# BRIEF
Go through the listing below and retype exactly the lines starting at the one with "index dip: (289, 224)" and ending at the one with "index tip: (175, 284)", skipping pictures.

# SUPPLIED DATA
┄┄┄┄┄┄
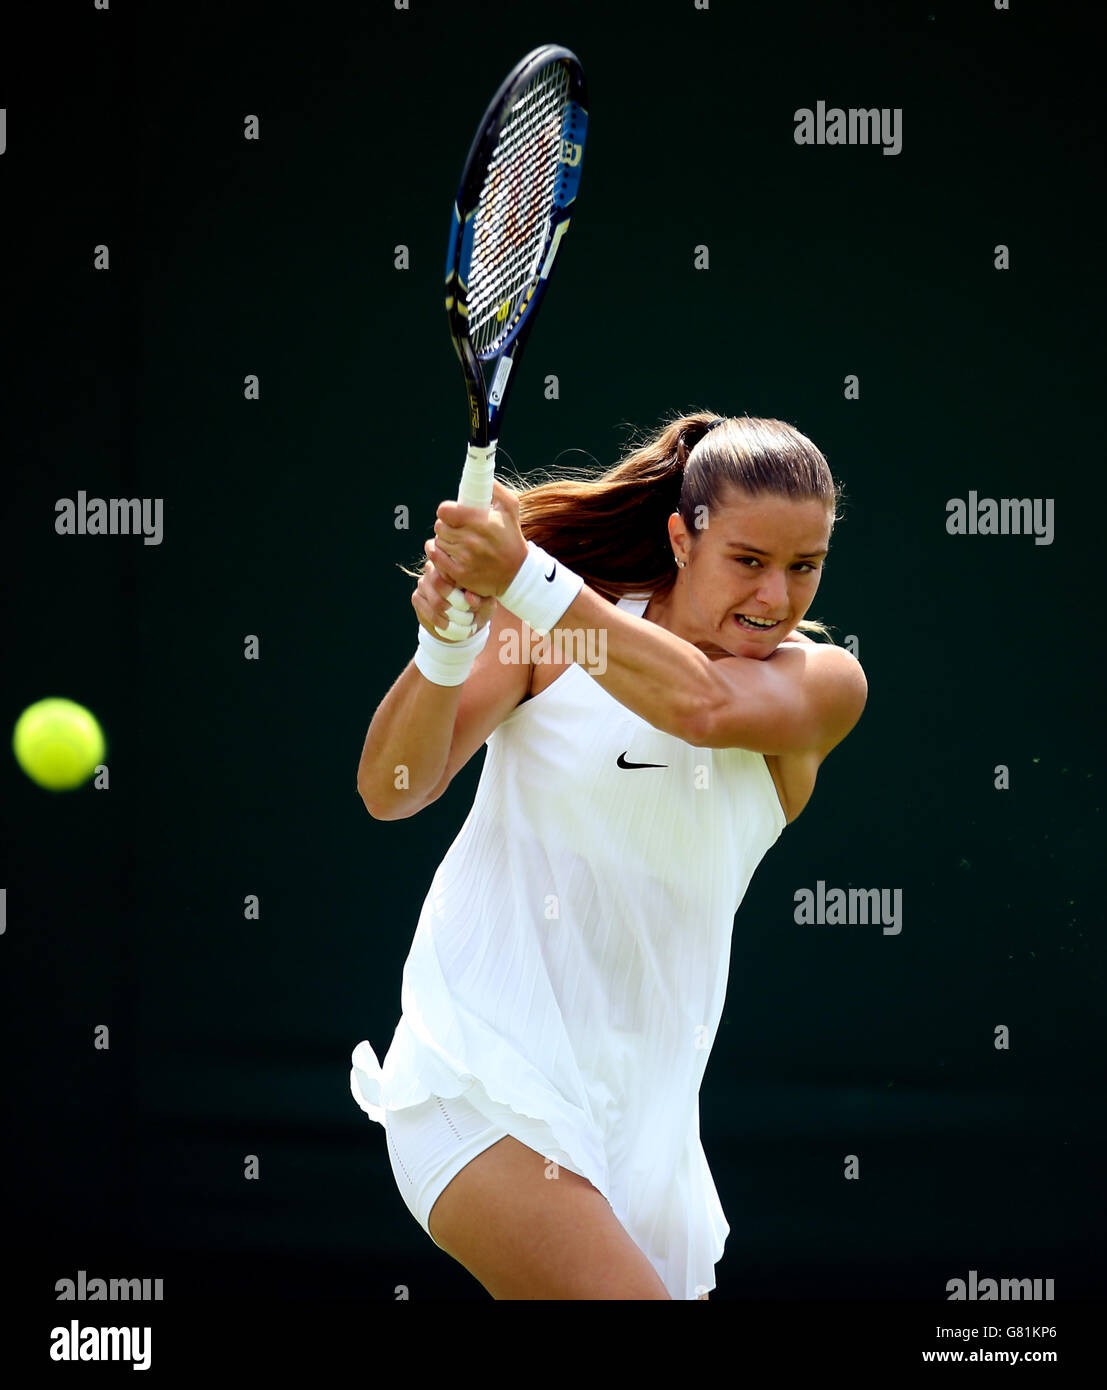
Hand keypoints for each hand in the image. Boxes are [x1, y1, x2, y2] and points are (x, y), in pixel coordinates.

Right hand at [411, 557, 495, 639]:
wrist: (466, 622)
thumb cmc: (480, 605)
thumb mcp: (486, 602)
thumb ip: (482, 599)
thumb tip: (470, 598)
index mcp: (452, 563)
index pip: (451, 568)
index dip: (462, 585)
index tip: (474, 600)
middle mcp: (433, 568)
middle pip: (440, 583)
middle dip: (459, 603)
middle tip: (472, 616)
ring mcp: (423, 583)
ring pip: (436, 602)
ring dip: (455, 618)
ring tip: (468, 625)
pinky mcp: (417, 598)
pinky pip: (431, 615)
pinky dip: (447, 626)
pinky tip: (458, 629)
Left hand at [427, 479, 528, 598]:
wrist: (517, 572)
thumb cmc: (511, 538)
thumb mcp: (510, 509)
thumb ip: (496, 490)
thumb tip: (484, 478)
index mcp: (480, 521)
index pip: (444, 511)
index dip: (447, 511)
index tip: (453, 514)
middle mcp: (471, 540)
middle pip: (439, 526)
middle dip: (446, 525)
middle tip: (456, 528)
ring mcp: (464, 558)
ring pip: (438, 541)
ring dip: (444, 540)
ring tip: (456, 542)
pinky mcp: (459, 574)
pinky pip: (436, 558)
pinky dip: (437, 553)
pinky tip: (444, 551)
┄┄┄┄┄┄
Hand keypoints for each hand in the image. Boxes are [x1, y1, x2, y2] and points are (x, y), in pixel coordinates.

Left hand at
┄┄┄┄┄┄
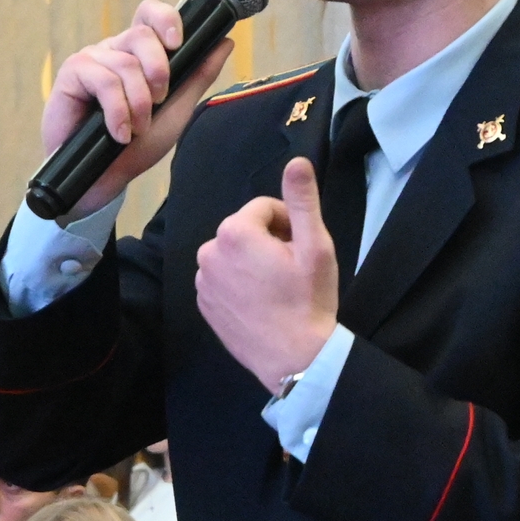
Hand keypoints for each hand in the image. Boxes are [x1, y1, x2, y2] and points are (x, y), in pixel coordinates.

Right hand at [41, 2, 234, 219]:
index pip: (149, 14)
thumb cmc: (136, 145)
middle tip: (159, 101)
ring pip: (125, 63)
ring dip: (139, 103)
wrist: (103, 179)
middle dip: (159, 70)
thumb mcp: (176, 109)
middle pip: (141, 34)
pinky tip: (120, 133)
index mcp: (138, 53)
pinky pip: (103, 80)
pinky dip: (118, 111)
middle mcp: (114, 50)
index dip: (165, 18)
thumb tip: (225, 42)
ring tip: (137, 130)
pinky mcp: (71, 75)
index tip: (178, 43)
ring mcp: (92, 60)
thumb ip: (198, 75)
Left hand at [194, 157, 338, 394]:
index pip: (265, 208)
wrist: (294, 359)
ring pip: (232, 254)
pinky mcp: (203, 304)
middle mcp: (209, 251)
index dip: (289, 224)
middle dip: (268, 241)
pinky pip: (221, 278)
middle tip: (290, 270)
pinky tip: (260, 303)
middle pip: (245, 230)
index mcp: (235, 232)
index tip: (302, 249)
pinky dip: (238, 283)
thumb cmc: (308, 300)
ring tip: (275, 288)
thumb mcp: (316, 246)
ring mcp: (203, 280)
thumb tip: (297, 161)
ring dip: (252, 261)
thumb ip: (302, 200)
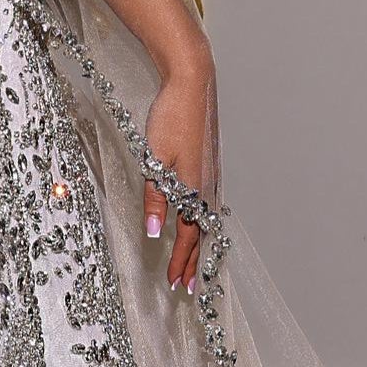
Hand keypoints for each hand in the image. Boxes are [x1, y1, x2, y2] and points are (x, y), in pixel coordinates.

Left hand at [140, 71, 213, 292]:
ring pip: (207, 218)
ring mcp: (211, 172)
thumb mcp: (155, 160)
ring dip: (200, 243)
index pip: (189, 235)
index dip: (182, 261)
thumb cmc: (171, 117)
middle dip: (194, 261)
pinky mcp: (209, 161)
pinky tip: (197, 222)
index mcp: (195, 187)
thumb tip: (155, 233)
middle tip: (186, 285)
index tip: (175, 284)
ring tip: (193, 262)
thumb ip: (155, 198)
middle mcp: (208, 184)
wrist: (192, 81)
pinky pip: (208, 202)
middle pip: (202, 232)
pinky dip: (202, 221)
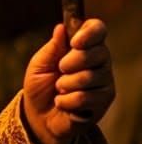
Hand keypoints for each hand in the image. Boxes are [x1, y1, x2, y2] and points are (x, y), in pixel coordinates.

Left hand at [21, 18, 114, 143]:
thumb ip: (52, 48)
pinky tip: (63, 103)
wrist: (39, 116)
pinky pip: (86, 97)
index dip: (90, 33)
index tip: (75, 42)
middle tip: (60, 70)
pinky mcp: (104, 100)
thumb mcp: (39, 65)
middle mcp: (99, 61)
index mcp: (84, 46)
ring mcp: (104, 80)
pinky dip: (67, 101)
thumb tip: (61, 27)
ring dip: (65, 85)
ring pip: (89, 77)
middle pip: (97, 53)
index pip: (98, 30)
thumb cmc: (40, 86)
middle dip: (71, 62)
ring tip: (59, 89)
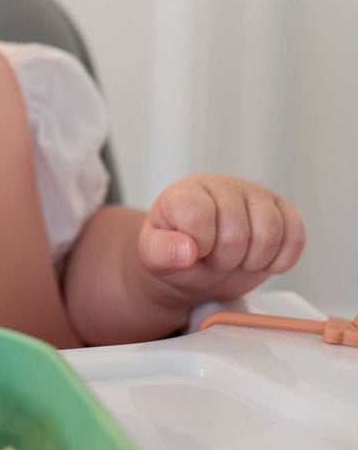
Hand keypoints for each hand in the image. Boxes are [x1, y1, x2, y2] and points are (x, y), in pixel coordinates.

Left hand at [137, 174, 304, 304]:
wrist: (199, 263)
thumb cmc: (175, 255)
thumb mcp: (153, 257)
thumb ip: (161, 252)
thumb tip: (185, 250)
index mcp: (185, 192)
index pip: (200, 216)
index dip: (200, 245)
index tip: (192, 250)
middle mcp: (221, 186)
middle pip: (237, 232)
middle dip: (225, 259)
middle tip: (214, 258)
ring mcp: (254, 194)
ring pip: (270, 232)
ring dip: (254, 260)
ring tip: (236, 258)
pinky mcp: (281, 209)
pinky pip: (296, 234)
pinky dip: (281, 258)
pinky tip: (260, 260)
┄┄┄┄┄┄
# SOLUTION TO THIS PROBLEM
index dip: (289, 224)
middle dip: (268, 241)
pinky pip: (221, 278)
middle tip: (290, 270)
pinky tip: (260, 303)
middle pip: (245, 230)
index mcp: (235, 232)
index tip: (302, 249)
pinky dip: (238, 283)
thumb cmc: (308, 300)
ring tip: (275, 288)
thumb mcp: (316, 246)
ring mcp: (203, 280)
thumb tip: (297, 161)
ring dip: (252, 261)
thumb ip: (302, 200)
Hand keypoints for each hand in the image. Boxes are [x1, y1, x2, y2] and points are (x, y), in pixel coordinates.

Left hand at [140, 71, 213, 292]:
ring pip: (207, 218)
ring mcp: (211, 172)
thumb mcp: (155, 160)
ring dip: (200, 243)
index pip: (189, 235)
index dip: (182, 261)
thumb cmc: (171, 117)
middle dip: (194, 261)
pinky mcp: (209, 161)
pinky tip: (197, 222)
index mcp: (195, 187)
thumb tip: (155, 233)
middle tip: (186, 285)
index tip: (175, 284)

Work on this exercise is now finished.